* **Input material**
▬▬▬▬▬▬
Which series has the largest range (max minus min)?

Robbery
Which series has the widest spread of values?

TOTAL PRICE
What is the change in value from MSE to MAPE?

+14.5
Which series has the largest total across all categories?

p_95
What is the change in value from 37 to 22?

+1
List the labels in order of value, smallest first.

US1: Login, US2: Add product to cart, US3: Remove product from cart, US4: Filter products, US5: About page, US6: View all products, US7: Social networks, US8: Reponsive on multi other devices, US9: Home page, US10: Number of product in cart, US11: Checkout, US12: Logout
▬▬▬▬▬▬
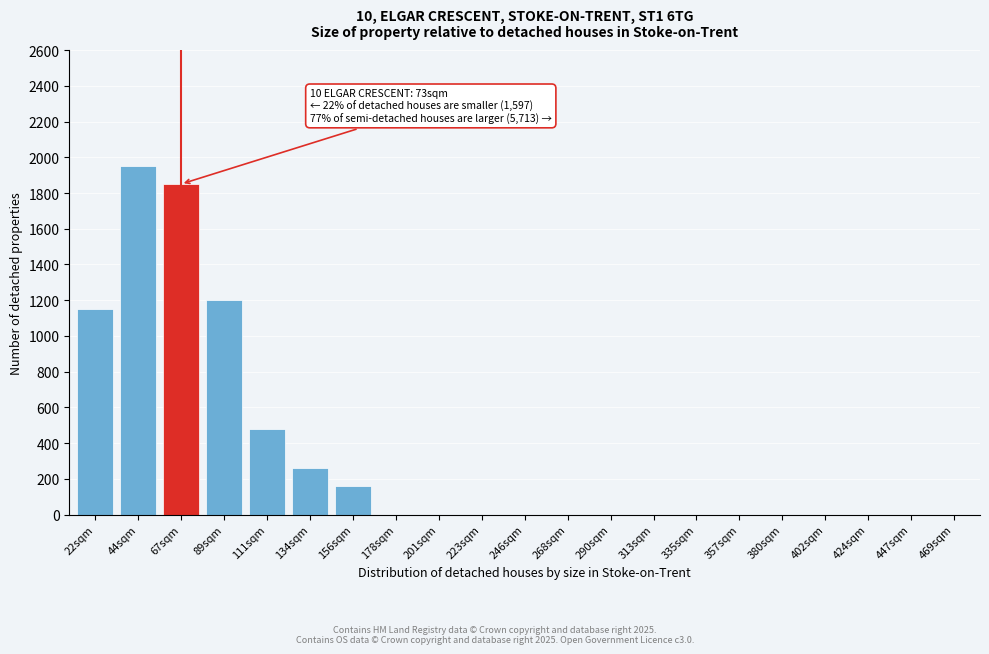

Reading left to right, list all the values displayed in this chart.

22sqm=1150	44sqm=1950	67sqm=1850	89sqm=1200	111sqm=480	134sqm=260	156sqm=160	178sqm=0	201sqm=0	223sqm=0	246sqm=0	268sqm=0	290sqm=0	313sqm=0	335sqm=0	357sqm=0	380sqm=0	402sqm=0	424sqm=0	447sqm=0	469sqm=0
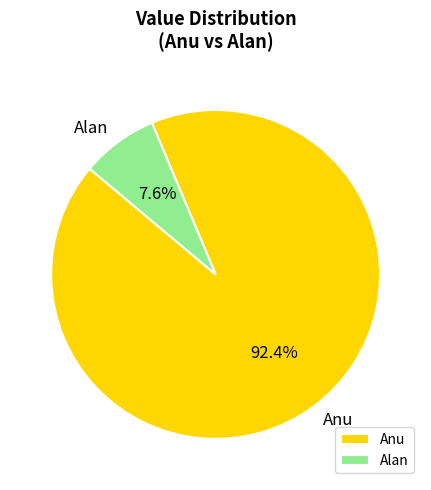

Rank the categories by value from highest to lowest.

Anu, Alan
▬▬▬▬▬▬
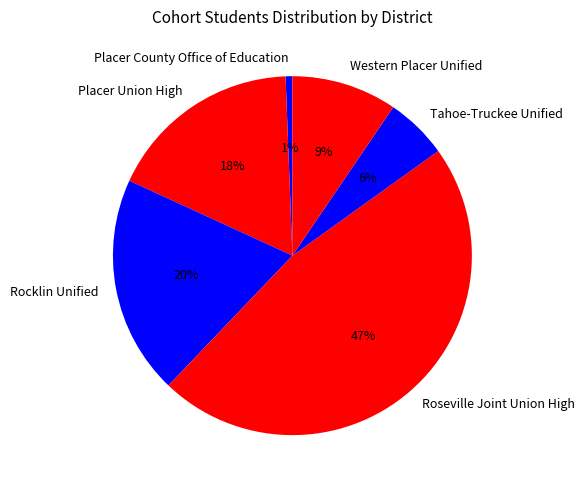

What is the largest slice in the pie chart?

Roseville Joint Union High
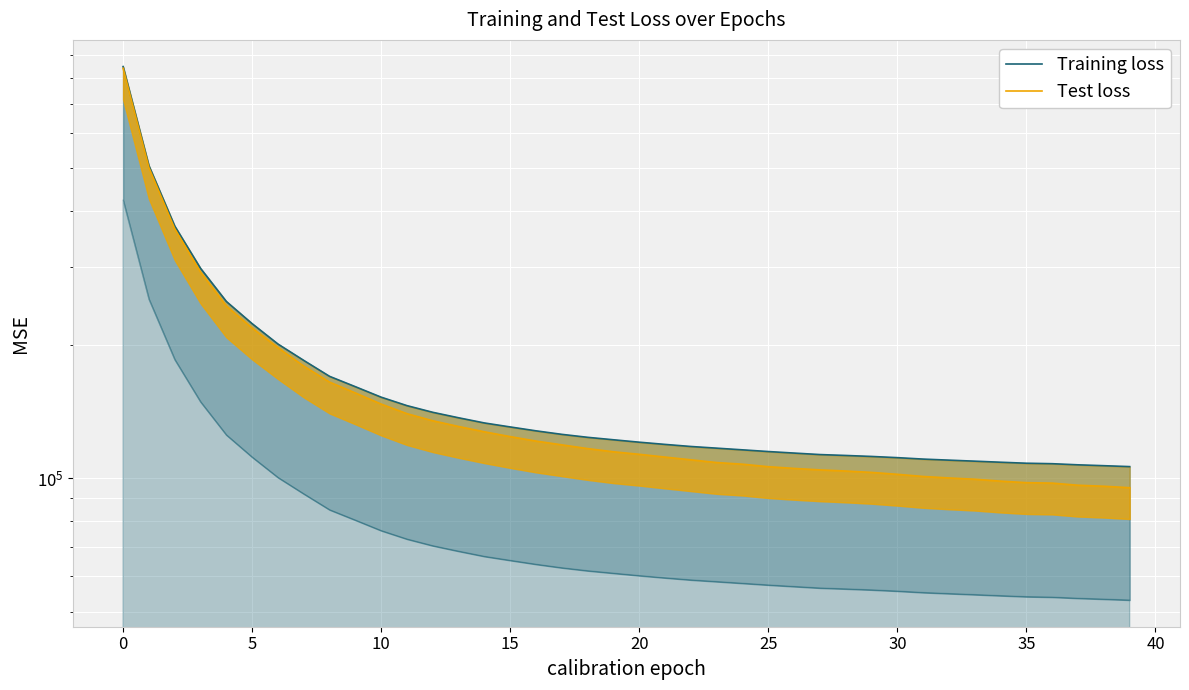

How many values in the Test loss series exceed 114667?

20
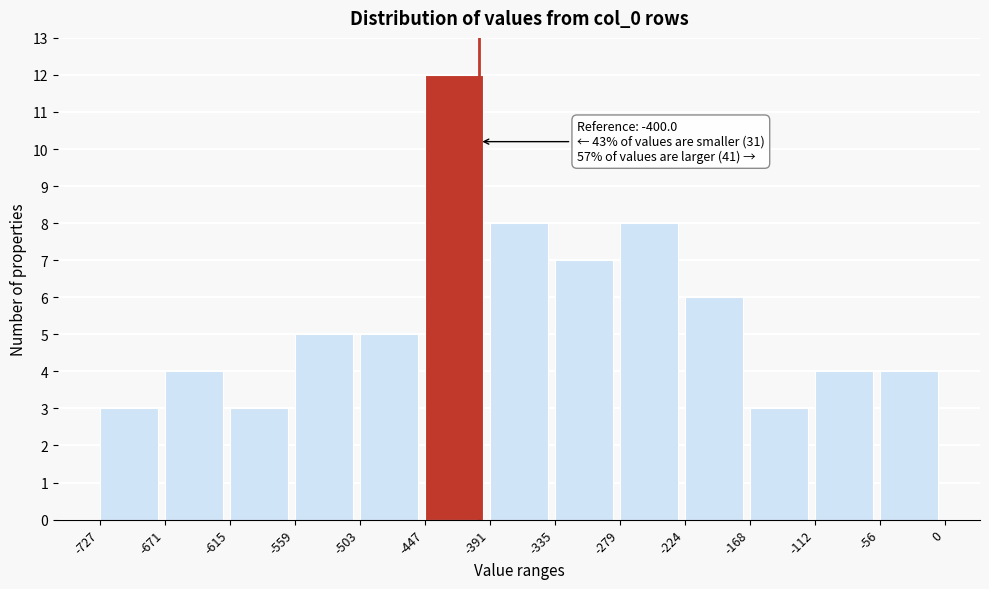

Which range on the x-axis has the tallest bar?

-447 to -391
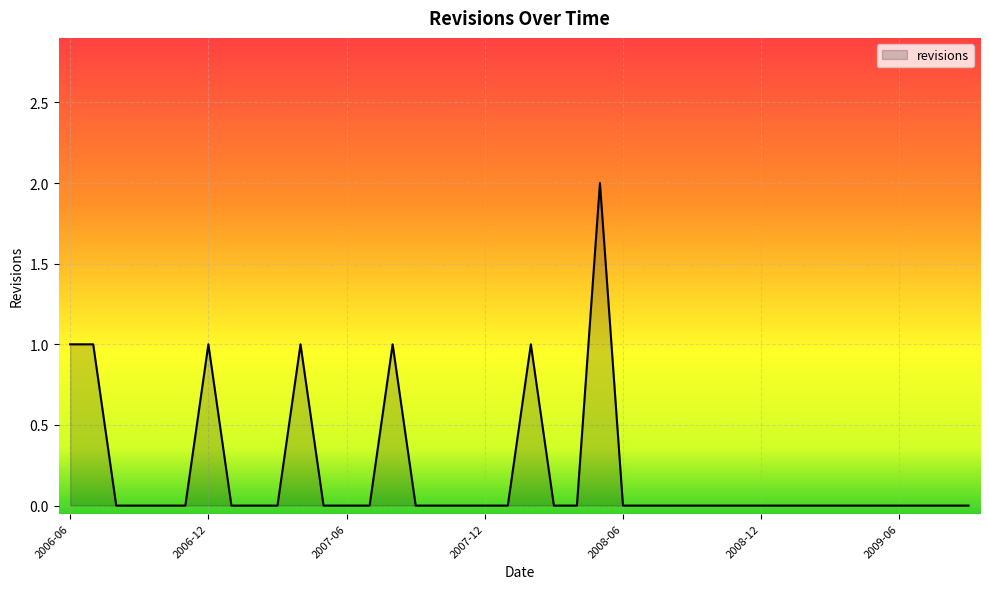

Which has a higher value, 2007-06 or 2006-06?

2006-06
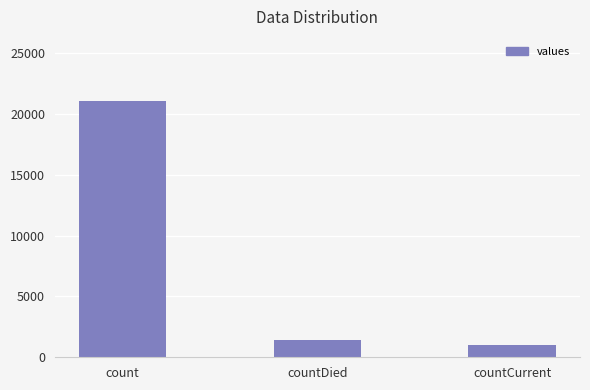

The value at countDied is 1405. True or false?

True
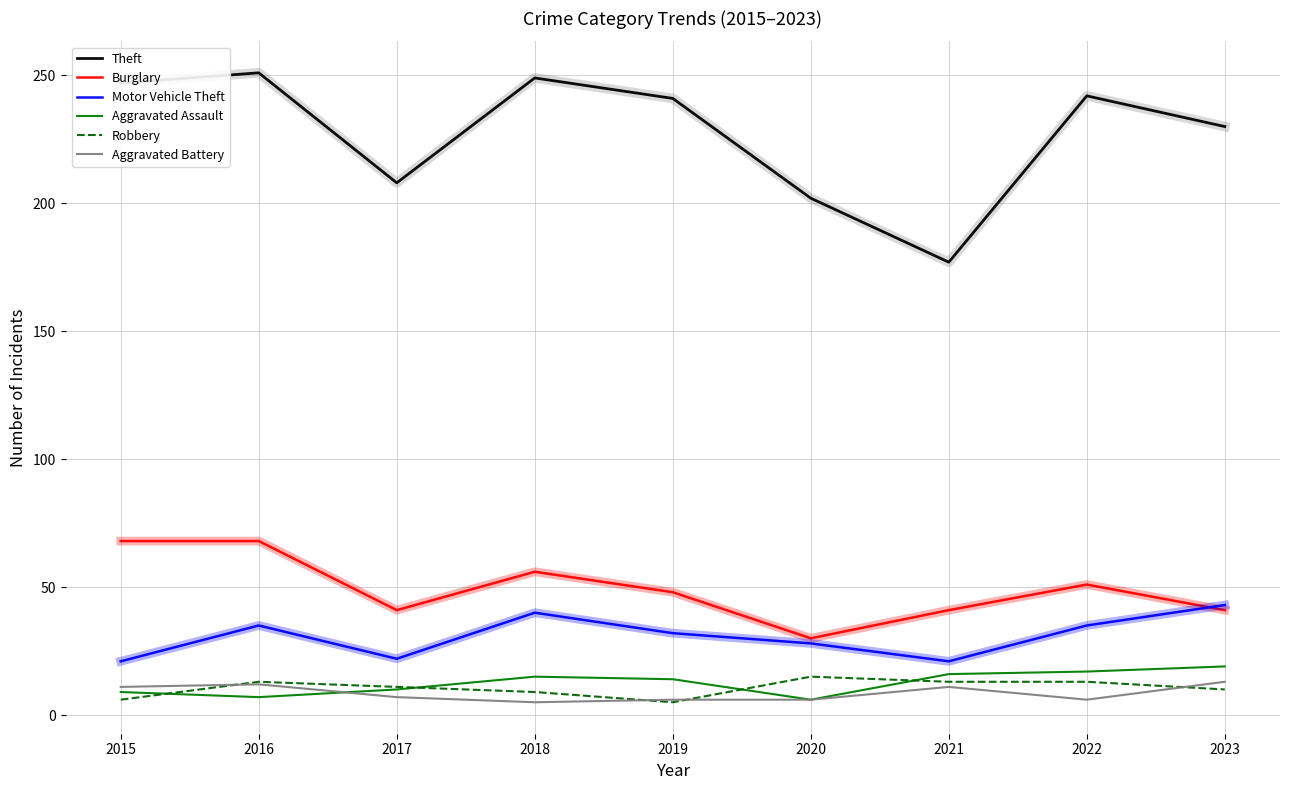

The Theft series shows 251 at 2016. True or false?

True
▬▬▬▬▬▬
* **The problem**
Please repeat the records above word for word, everything from the line containing "Which series has the largest range" down to the line containing "What is the change in value from 37 to 22?", both of those lines included.

* **Solution below**
Which series has the largest range (max minus min)?

Robbery
Which series has the widest spread of values?

TOTAL PRICE
What is the change in value from MSE to MAPE?

+14.5
Which series has the largest total across all categories?

p_95
What is the change in value from 37 to 22?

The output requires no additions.